Chapter 57: So Close
They walked around the corner past the cops that sat in their car, fogging up the windows with their little cups of Starbuck’s coffee sitting on the dashboard. They eyed the couple suspiciously as the squawk of the police band muttered, hissed, and popped with static in the silent night. He nodded to a red-faced cop with close-cut curly hair and a stare that seemed to look right through him. The cop returned his nod, and even managed a smile, even if it never touched his face.
The streets were empty and dry as he slipped a hand into her back pocket and squeezed. She put her arm in his and they walked up the street like two old-fashioned lovers out for a stroll pretending that the night was safe, pretending that while they were linked nothing could harm them. He knew better, and from the way she trembled, she knew it too. Her flesh was cold and clammy.
They walked down the streets skimming like water spiders across the surface of the pond from pool of light to pool of light. The sidewalk moved as if on its own, two people on an escalator waiting to get to the top floor. Occasionally the girl would look behind her, to see if anyone was following. She was nervous.

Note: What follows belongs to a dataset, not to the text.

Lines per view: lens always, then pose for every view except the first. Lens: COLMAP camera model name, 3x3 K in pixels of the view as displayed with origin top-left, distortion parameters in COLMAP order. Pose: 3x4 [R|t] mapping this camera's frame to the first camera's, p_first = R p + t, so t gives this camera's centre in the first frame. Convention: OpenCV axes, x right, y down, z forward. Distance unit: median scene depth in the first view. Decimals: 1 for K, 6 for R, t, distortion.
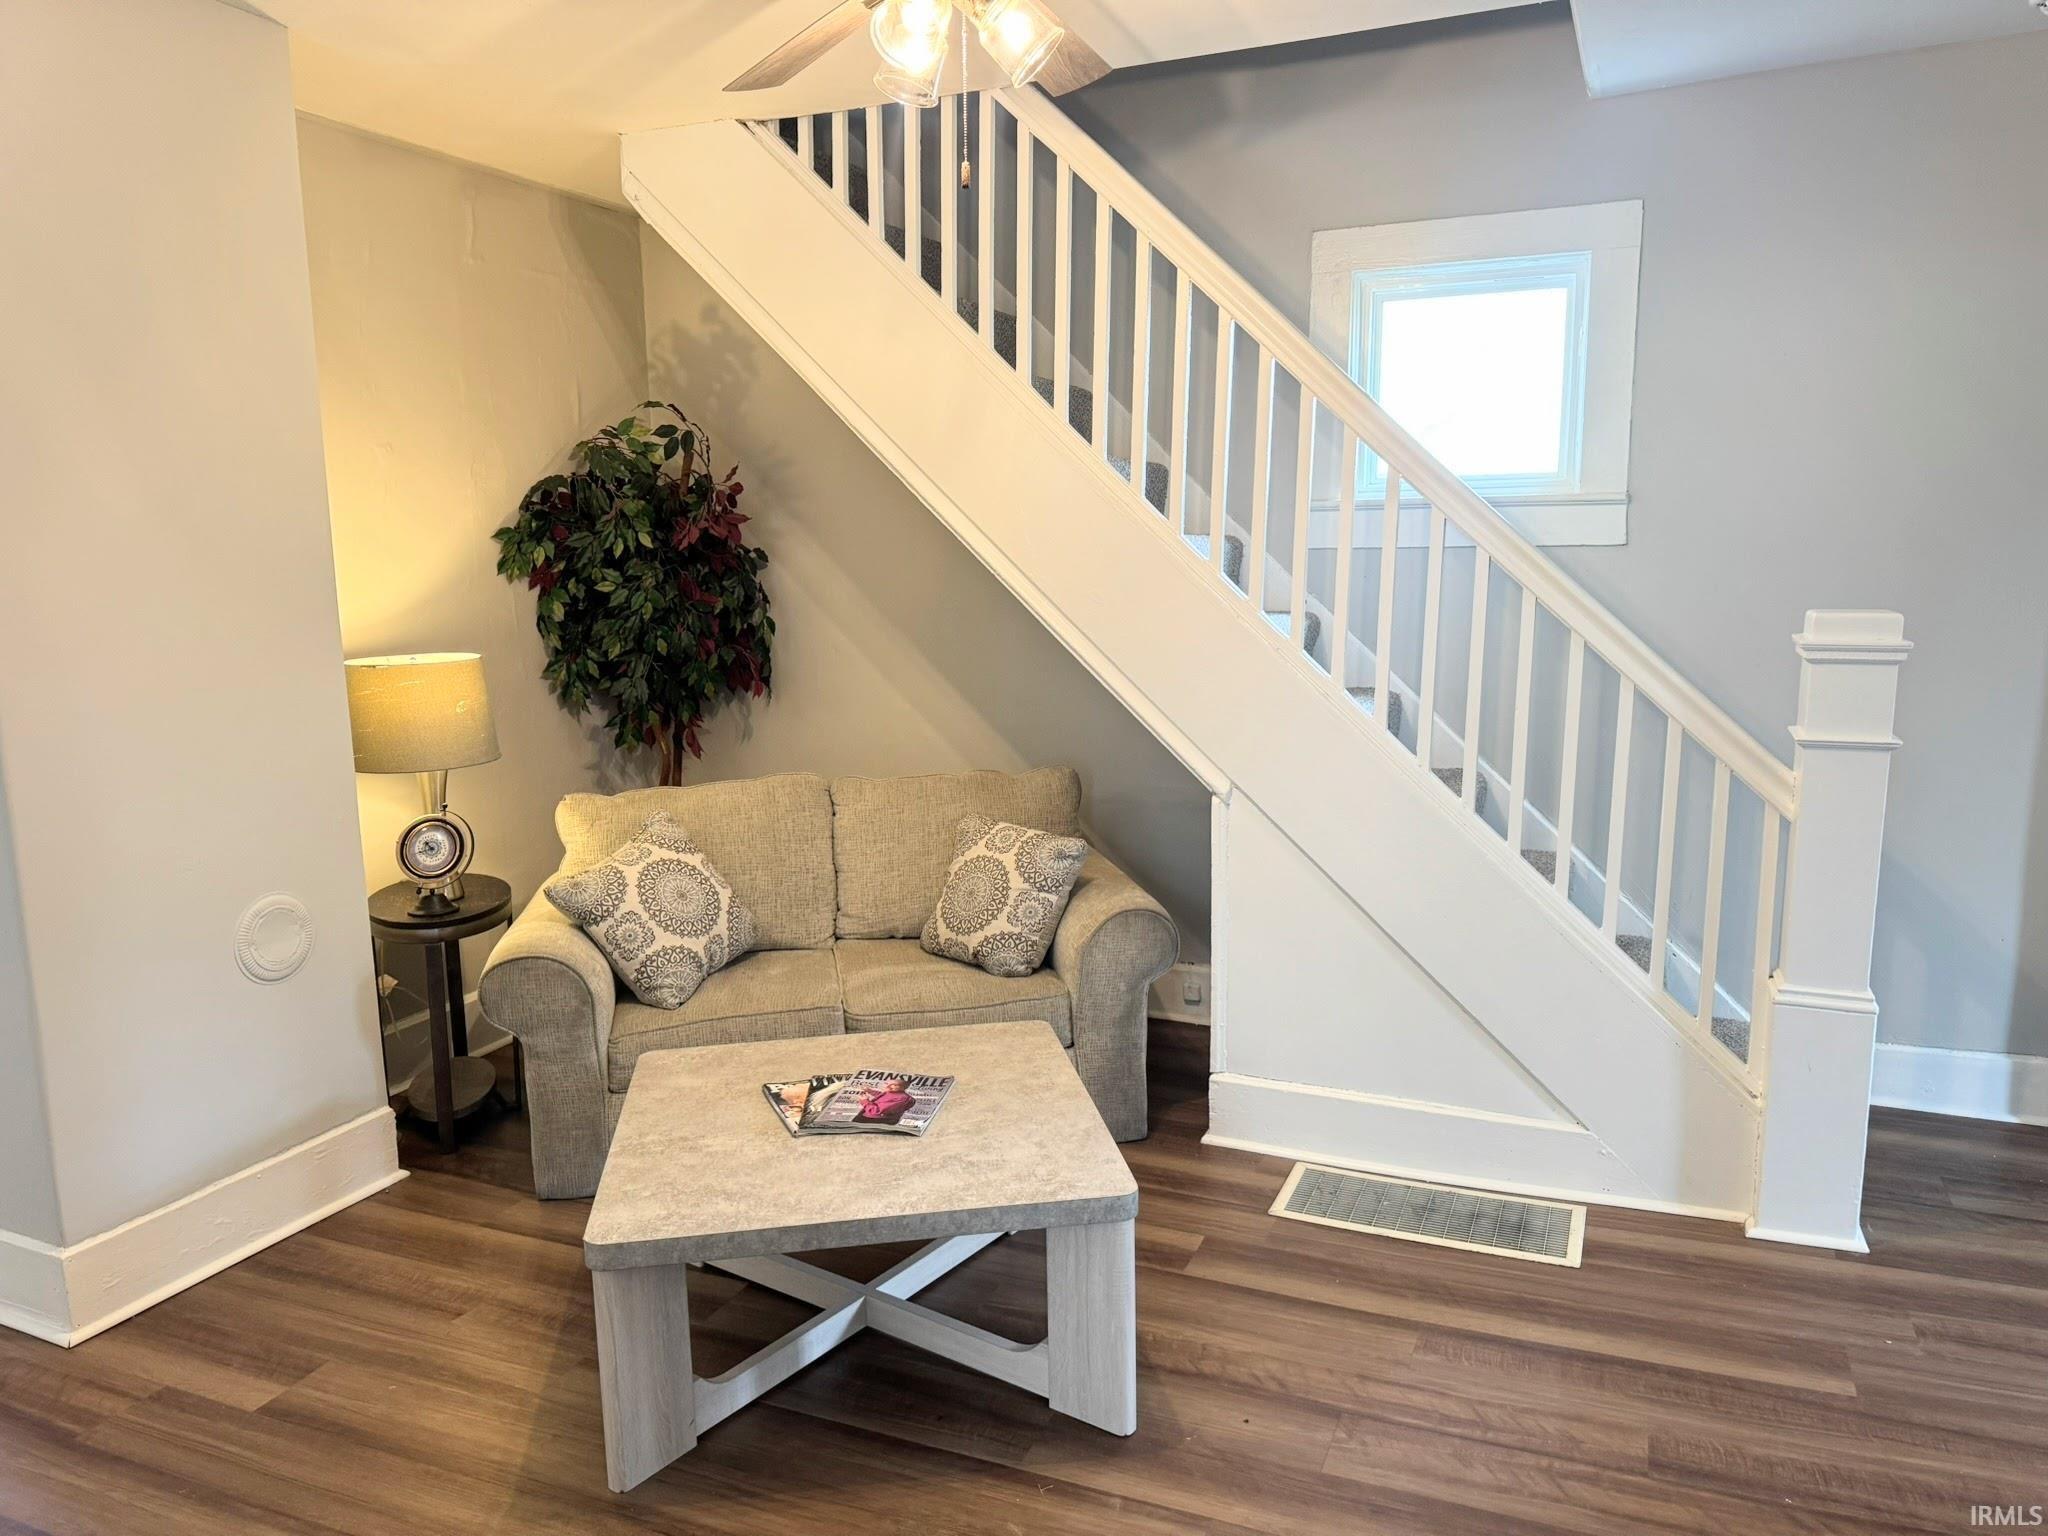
lens RADIAL K [[1445.8, 0, 1033.7], [0, 1445.8, 773.2], [0, 0, 1]] dist [0.012549, -0.006162]
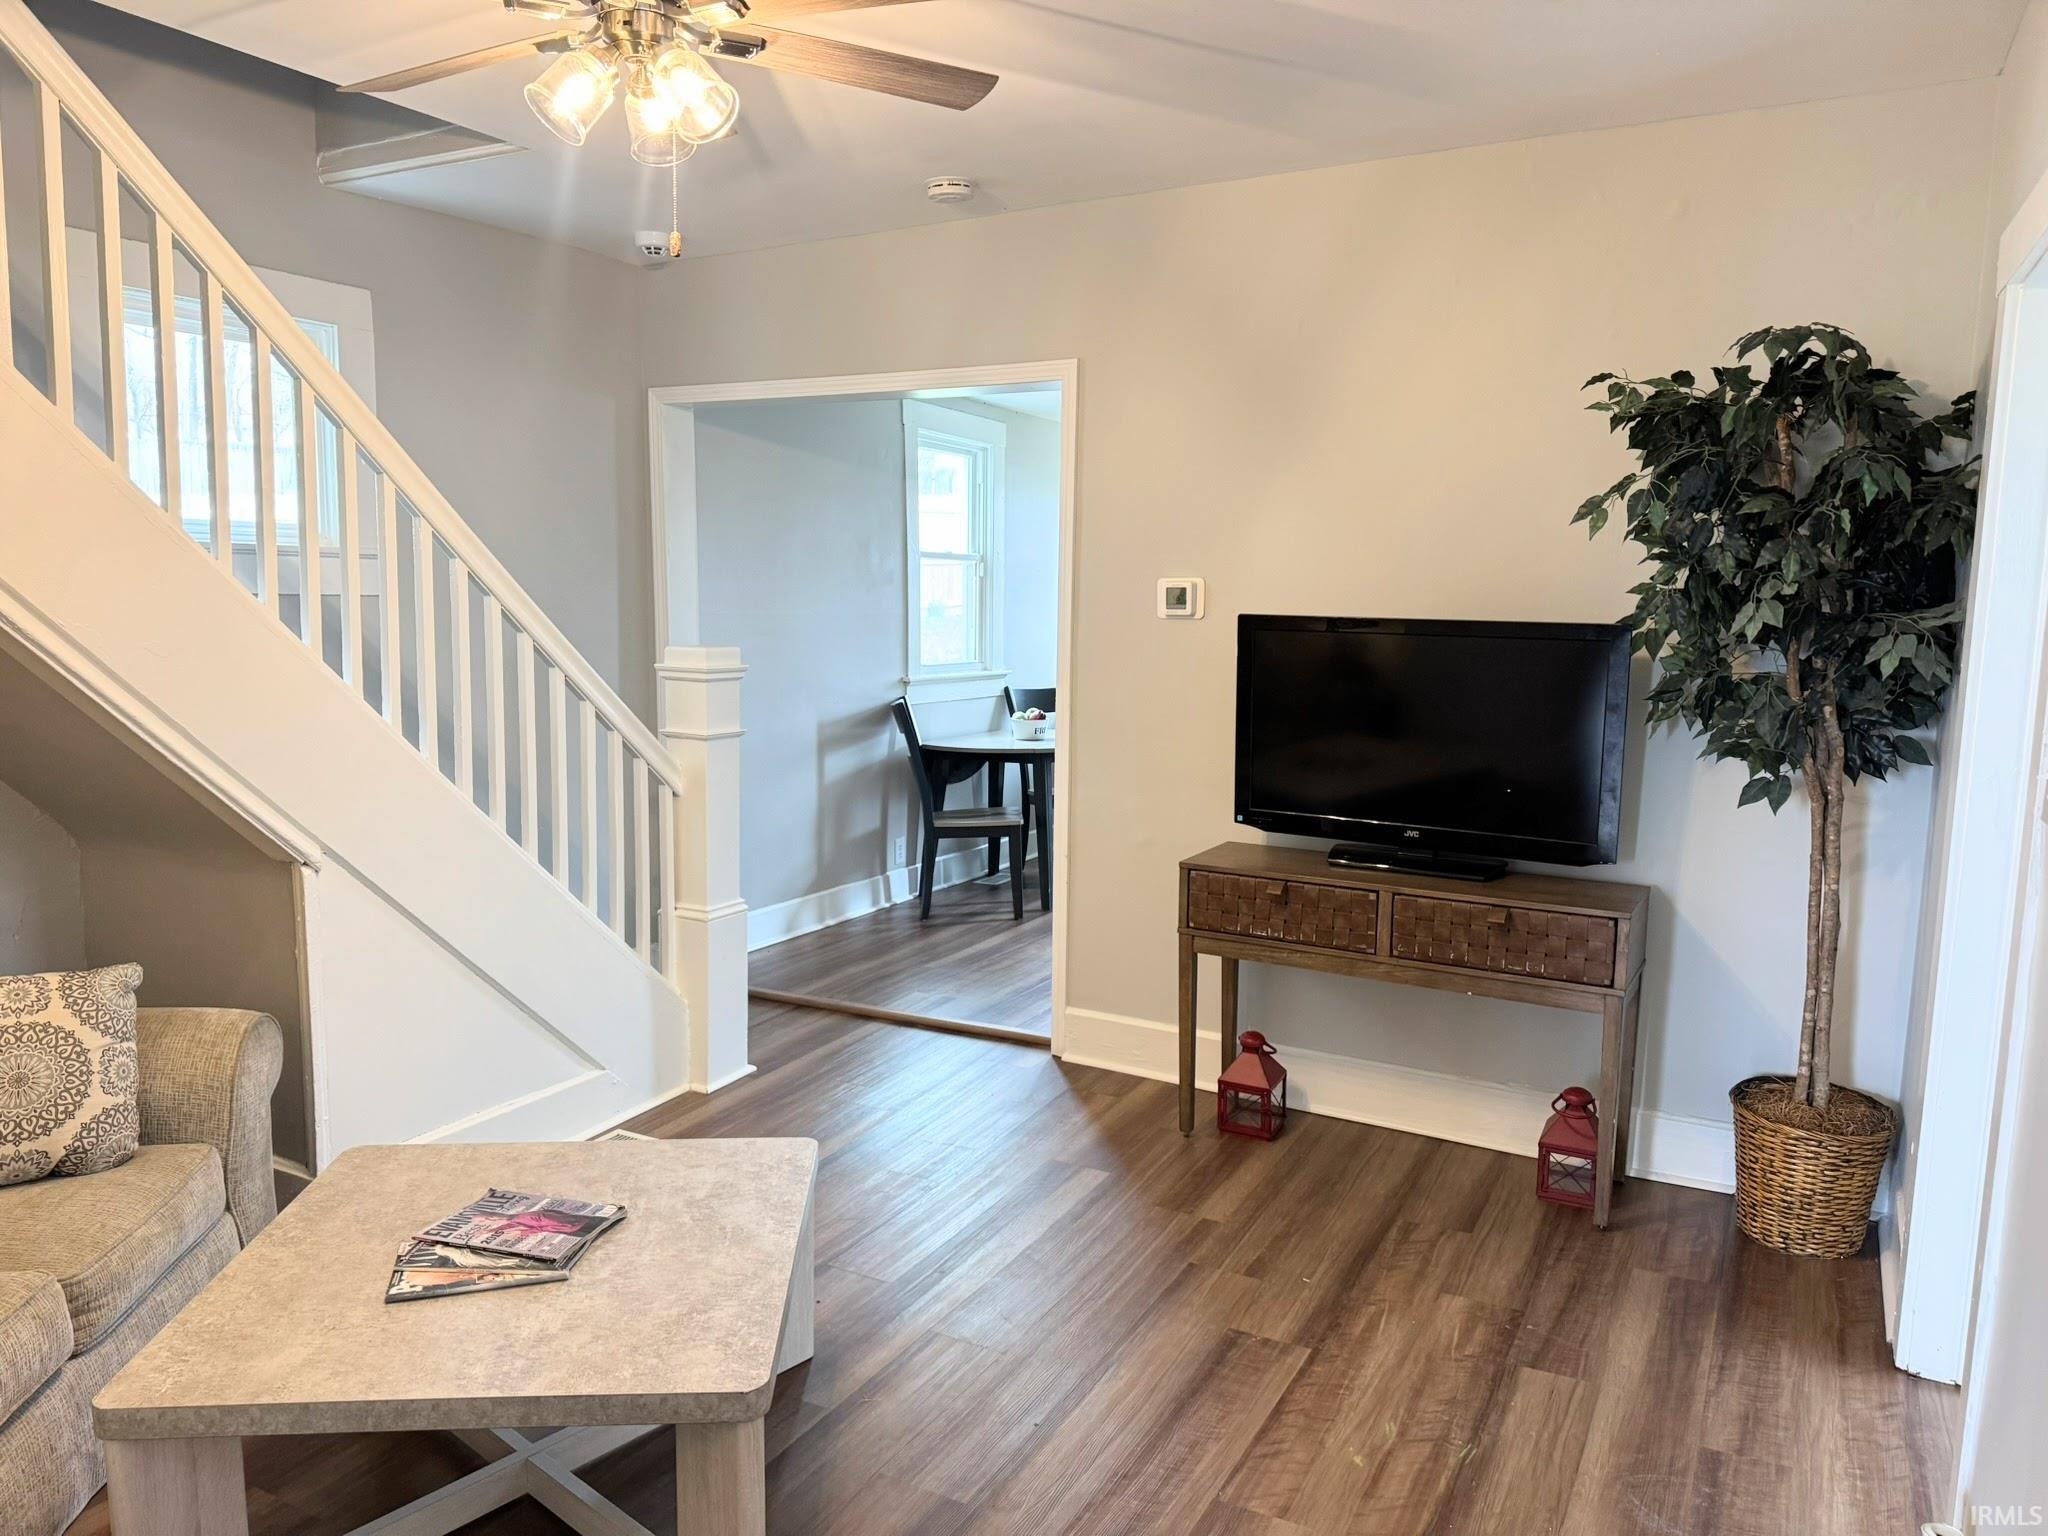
lens RADIAL K [[1445.8, 0, 1032.8], [0, 1445.8, 764.7], [0, 0, 1]] dist [0.012549, -0.006162]
pose [[0.089192, -0.108628, 0.990073, -0.852541], [0.136263, 0.986019, 0.095908, -0.086397], [-0.986649, 0.126356, 0.102747, 0.526327]]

He would stop with her and look behind her and then offer some reassuring words and give her a kiss, a brief peck on dry lips… quick whiff of her breath that smelled of tension. It didn’t matter; the only person that would have been following them was standing right there holding her in his arms. Her green-flecked eyes regarded him as a protector, a god of iron arms through which no harm would come to her.